When Farley first started out fundraising, he sent out letters in the fall and spring to all his former alumni to tell them how the team would benefit from a donation.

Upon sending out his initial letter, “lots of nice donations came in,” Farley said.

For the past few years, the players have been sending out letters to potential donors, usually people back in their hometowns. Farley said this money goes toward the  team’s spring break trip to Arizona.

Last year, Bob Haddad, father of senior baseball catcher Radley Haddad, played a big part in the remodeling of Bulldog Park.

Haddad was able to put together a plan to help with the remodeling process, which included a new backstop, new patios and new dugouts. With his connections, he was able to save the team some money on bricks, concrete and other materials.

The volleyball team, similarly to baseball, has help from its alumni with raising money. Volleyball also does an online auction to generate funds, coach Sharon Clark said.

Fortunately, fundraising has not been impacted by the economy. Smith said total Bulldog Club and team athletic funds have had a 98 percent increase over the past five years.
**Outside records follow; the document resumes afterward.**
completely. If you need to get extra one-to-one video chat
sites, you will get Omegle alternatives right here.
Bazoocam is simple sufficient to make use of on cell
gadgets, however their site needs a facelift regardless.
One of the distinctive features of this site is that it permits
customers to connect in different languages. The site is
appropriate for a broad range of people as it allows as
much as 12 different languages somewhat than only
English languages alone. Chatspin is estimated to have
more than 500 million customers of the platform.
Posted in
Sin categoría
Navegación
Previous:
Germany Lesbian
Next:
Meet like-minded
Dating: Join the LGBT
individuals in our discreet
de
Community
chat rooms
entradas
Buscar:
Additionally, the Bulldog Club in each of the past two years has amassed more than 2,700 donors, a feat that has never been accomplished before. In prior years, the Bulldog Club did not even reach 2,000 members.

Over the past five years, total Bulldog Club membership has increased by 63 percent.

“Now, we’re probably as good as we’ve ever been,” Farley said. “If you talk to our seniors, they would say (the field) is as nice as it’s ever been down there.”

While fundraising and Bulldog Club memberships are at an all-time high, Smith believes that the switch to the Atlantic 10 Conference will help fundraising even more at Butler.

“It’s hard to get a defined reason why someone gives,” Smith said. “But the A-10 is obviously going to generate excitement, which can only benefit fundraising.”